======== Given data ========

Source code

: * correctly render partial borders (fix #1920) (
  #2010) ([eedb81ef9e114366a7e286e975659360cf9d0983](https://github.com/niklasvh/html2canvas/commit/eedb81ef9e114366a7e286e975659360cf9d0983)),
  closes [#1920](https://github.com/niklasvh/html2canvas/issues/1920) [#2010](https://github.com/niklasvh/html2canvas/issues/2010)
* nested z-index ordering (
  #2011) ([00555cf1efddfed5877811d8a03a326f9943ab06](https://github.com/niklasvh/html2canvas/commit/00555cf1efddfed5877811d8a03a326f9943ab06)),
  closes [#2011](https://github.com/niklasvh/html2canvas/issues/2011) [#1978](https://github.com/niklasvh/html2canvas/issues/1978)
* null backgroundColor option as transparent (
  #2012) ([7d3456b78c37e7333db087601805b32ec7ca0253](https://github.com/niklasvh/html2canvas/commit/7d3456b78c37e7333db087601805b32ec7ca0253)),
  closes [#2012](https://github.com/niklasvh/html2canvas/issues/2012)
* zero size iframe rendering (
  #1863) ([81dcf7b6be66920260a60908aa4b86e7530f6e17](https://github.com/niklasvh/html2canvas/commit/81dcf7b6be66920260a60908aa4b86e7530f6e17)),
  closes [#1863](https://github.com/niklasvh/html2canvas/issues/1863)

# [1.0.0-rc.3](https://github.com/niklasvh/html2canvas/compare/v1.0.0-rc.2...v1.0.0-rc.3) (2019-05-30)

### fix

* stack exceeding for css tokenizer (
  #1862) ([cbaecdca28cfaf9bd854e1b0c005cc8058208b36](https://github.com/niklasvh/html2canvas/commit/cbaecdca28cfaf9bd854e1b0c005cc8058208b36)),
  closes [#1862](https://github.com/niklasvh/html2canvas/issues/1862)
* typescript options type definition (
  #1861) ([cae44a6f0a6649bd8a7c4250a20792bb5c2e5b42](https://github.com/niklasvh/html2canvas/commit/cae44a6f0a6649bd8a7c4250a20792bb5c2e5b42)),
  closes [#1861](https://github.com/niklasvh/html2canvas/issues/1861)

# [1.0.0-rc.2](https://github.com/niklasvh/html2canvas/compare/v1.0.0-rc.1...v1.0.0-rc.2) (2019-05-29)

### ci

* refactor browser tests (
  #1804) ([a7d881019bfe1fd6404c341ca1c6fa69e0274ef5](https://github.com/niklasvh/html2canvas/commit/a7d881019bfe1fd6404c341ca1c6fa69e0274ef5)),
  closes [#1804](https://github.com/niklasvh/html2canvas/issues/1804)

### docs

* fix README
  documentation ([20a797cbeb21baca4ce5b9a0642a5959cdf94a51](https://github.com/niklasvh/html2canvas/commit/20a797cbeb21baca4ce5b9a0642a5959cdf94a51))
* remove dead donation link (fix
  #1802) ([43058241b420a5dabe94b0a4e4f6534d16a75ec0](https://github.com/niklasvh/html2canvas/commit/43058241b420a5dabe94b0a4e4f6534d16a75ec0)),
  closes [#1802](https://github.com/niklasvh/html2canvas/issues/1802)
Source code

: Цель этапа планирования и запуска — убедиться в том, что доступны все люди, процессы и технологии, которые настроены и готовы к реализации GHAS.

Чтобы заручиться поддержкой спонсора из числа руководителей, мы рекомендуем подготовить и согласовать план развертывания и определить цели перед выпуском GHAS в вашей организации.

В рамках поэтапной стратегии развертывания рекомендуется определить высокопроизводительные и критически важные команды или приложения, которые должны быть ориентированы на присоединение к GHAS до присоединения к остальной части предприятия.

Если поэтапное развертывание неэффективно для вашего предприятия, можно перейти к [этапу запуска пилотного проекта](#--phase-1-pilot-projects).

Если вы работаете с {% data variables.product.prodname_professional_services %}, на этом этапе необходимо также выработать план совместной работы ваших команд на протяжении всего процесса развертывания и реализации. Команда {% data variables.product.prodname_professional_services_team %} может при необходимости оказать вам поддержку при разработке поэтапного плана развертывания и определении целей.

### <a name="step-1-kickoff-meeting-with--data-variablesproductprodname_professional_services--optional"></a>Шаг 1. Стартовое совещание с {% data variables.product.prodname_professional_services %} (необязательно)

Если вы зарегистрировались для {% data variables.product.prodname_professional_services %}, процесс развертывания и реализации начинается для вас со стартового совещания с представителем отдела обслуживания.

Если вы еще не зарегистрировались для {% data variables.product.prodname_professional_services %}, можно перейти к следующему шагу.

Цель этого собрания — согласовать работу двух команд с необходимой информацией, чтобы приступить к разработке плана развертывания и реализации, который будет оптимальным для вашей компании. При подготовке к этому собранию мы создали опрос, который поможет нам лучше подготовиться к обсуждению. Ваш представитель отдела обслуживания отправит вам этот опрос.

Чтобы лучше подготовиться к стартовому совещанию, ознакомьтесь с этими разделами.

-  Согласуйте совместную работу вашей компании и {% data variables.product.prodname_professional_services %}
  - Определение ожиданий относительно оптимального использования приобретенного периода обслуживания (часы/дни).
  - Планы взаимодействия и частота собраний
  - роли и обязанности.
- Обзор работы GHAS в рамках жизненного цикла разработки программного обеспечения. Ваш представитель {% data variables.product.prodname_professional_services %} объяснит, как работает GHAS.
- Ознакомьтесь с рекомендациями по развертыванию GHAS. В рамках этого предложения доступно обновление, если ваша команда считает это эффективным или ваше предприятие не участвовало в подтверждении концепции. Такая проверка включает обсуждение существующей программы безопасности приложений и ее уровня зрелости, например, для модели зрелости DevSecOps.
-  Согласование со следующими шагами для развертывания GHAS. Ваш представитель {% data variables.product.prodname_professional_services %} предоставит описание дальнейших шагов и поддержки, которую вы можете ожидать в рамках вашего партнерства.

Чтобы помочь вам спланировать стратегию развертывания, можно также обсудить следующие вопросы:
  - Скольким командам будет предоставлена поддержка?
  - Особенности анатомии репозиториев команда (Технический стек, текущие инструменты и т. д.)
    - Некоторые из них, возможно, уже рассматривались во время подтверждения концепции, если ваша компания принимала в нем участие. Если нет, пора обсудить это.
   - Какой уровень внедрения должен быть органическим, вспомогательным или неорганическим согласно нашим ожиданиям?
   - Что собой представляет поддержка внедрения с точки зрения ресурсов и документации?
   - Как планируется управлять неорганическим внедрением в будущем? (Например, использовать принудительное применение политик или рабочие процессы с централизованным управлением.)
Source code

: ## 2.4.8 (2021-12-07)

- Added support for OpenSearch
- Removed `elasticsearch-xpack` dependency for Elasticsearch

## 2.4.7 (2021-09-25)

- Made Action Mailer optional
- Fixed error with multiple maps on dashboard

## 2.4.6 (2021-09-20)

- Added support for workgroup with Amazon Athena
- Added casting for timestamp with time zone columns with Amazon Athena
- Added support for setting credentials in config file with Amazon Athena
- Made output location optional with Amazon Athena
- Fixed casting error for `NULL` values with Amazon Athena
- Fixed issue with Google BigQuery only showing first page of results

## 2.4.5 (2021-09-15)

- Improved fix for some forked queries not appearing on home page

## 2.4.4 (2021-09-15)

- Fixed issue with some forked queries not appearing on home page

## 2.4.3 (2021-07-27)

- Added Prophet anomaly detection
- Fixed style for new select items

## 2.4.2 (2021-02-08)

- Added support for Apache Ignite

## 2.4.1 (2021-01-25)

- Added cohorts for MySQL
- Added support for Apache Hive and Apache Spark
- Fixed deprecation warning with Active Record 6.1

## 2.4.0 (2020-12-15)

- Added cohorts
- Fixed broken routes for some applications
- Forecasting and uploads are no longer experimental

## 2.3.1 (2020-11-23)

========

> _Exercise instructions_: Return the lines above, from the one containing "- Fixed error with multiple maps on dashboard" to the end, exactly as they stand.

> _Your solution_:
- Fixed error with multiple maps on dashboard

## 2.4.6 (2021-09-20)

- Added support for workgroup with Amazon Athena
- Added casting for timestamp with time zone columns with Amazon Athena
- Added support for setting credentials in config file with Amazon Athena
- Made output location optional with Amazon Athena
- Fixed casting error for `NULL` values with Amazon Athena
- Fixed issue with Google BigQuery only showing first page of results

## 2.4.5 (2021-09-15)

- Improved fix for some forked queries not appearing on home page

## 2.4.4 (2021-09-15)

- Fixed issue with some forked queries not appearing on home page

## 2.4.3 (2021-07-27)

- Added Prophet anomaly detection
- Fixed style for new select items

## 2.4.2 (2021-02-08)

- Added support for Apache Ignite

## 2.4.1 (2021-01-25)

- Added cohorts for MySQL
- Added support for Apache Hive and Apache Spark
- Fixed deprecation warning with Active Record 6.1

## 2.4.0 (2020-12-15)

- Added cohorts
- Fixed broken routes for some applications
- Forecasting and uploads are no longer experimental

## 2.3.1 (2020-11-23)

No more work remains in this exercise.